Off the field, Saban has recruited the top class in the country every offseason since 2011, per 247Sports, and for all the talk of his falling behind his opponents on the trail this season, his class still sits at fifth nationally and will likely rise by the end of national signing day.

Watching Alabama football win is like looking toward death. It’s ever-present and inescapable. The Tide have played in six national title games in nine years with five different quarterbacks. They’re the Empire if the Empire got a second architect to check out the exhaust ports. Sure, occasionally they fall short, like they did against Clemson last year, but even then, the loss is less “Death Star explodes” and more “someone hit the surface of the ship with an ion torpedo.”

Even this season, when the Alabama Machine looked weak, it found a way to fight back. The Tide nearly slipped up against Mississippi State in November, and then fell to Auburn two weeks later.
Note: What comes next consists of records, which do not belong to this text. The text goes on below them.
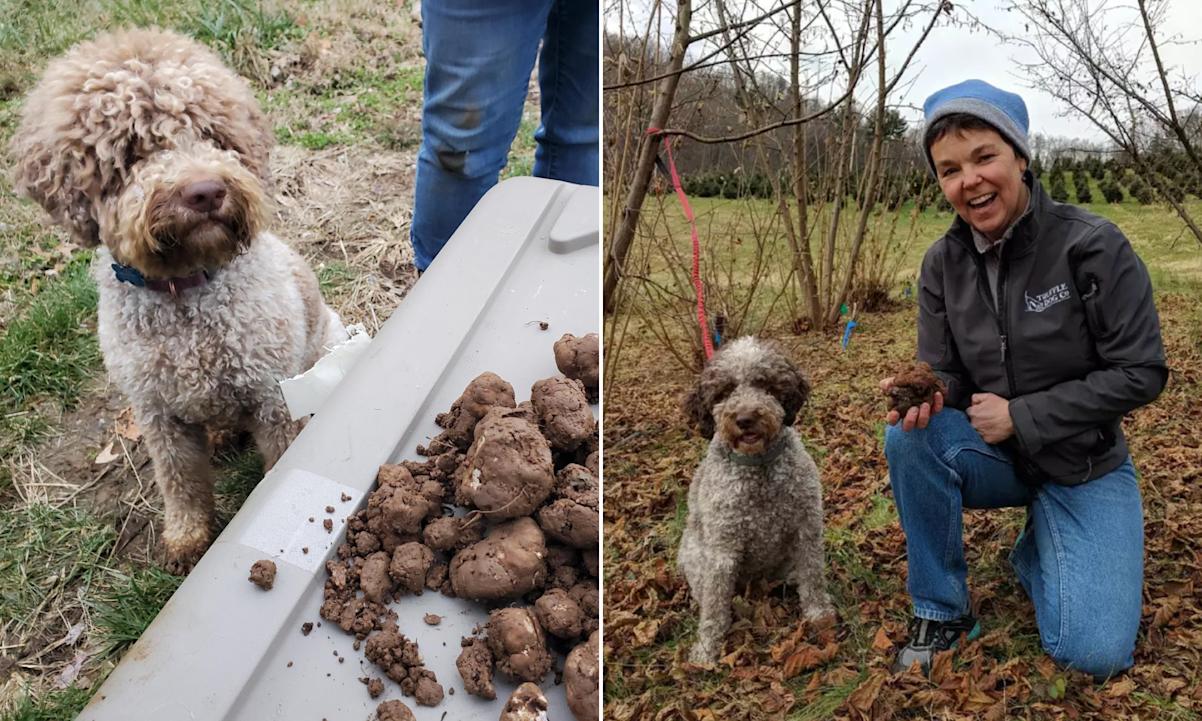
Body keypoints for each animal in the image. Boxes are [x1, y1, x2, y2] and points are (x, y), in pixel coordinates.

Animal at [10, 29, 348, 574]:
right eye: (130, 151)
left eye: (211, 135)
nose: (206, 192)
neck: (182, 293)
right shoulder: (157, 415)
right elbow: (181, 481)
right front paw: (187, 540)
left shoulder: (272, 397)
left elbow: (280, 459)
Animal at [677, 338, 836, 663]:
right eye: (725, 391)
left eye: (765, 384)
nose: (745, 419)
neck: (759, 469)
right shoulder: (722, 550)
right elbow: (714, 606)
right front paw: (706, 650)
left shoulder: (806, 529)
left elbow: (813, 575)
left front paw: (819, 614)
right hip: (694, 555)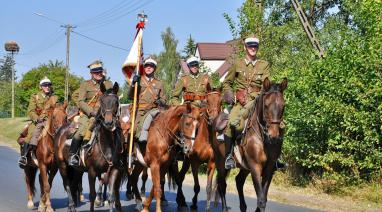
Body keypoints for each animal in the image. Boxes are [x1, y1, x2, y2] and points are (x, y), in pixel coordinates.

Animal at [212, 78, 286, 212]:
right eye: (266, 105)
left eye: (283, 106)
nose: (273, 136)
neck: (264, 139)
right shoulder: (255, 167)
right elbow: (261, 199)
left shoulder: (269, 169)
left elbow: (263, 198)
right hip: (220, 162)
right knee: (222, 184)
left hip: (245, 166)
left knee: (238, 181)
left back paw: (243, 206)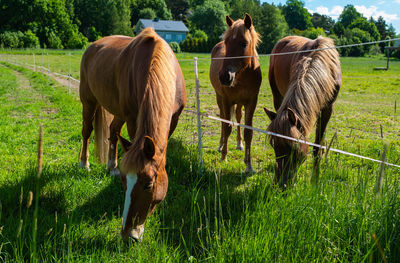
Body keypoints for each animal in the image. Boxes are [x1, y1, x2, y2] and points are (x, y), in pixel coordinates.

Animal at [79, 28, 187, 243]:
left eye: (148, 185)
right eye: (124, 181)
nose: (128, 235)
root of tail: (92, 46)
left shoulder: (173, 120)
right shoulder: (132, 119)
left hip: (118, 112)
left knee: (113, 131)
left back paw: (111, 165)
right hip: (88, 101)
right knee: (87, 131)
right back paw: (84, 164)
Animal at [209, 13, 262, 174]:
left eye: (244, 43)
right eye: (227, 42)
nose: (224, 77)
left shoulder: (251, 102)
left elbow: (248, 132)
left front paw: (249, 165)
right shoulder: (226, 100)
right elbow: (227, 127)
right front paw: (224, 157)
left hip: (239, 103)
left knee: (238, 117)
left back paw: (239, 144)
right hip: (219, 98)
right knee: (223, 119)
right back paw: (220, 146)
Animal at [264, 35, 342, 188]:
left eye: (294, 148)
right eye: (273, 145)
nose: (281, 184)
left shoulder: (327, 108)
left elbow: (317, 144)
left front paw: (315, 181)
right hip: (277, 95)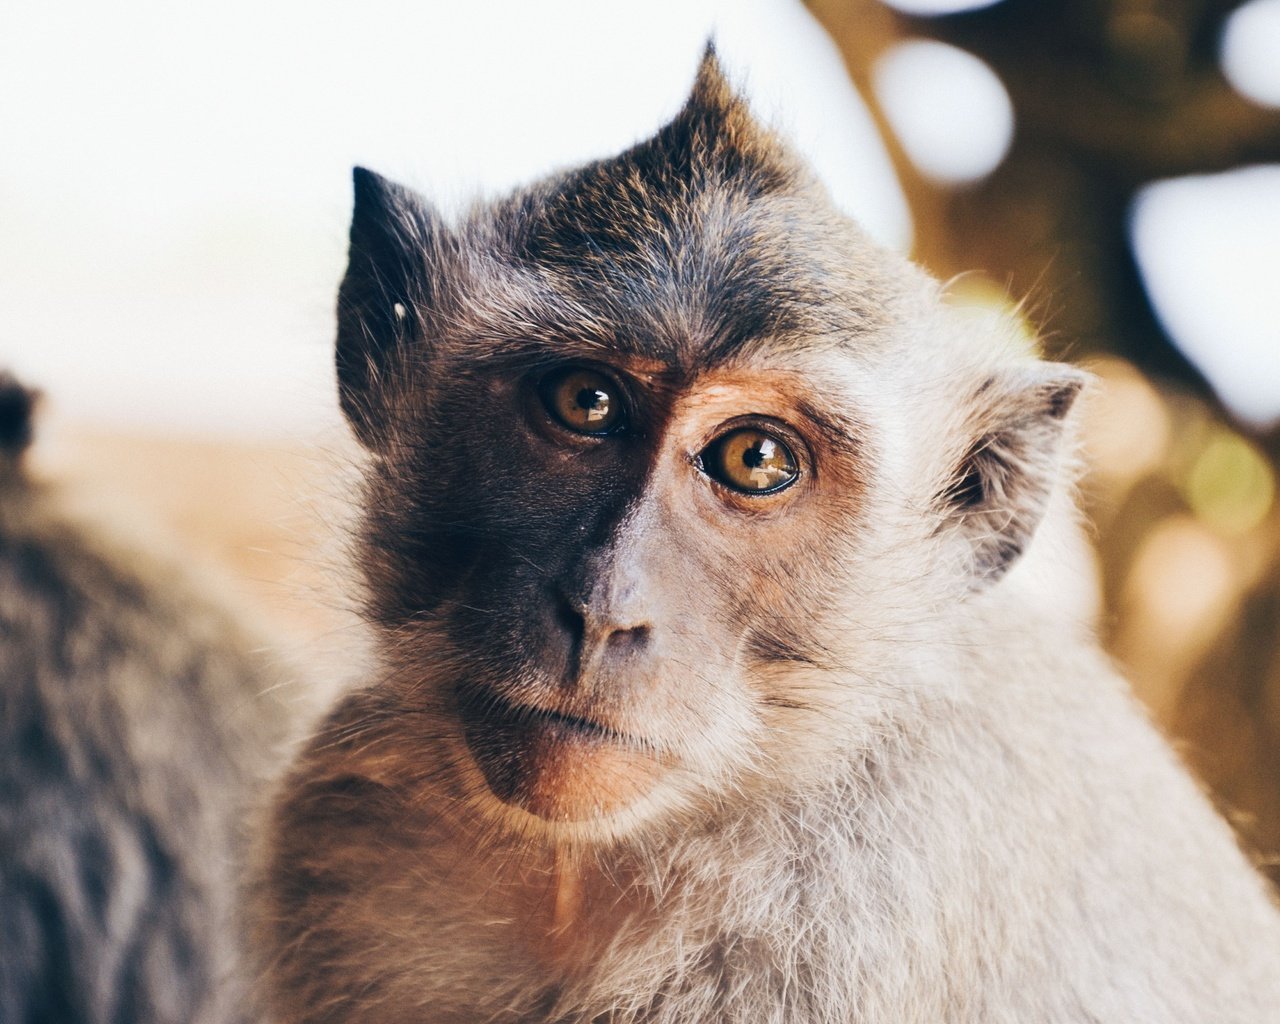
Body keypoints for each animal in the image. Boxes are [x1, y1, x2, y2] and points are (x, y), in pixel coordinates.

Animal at [254, 56, 1280, 1024]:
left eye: (756, 459)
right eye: (586, 401)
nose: (605, 611)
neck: (582, 870)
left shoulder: (852, 902)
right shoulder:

It was a blow, but not a fatal one. When they sneaked into the playoff after the Tigers lost to Georgia in the SEC championship, they showed flashes of Peak Alabama, stifling Clemson in a semifinal three-match. Against Georgia, when forced to pick up yardage through the air—a rarity for a team that typically dominates on the ground—Saban made a risky move, turning to an untested signal-caller, and it paid off.

Next season will likely start the same way this one did: with Alabama as the preseason no. 1 and the consensus favorite to win again. Thanks to Saban, it shouldn’t surprise you if it ends the same way, too.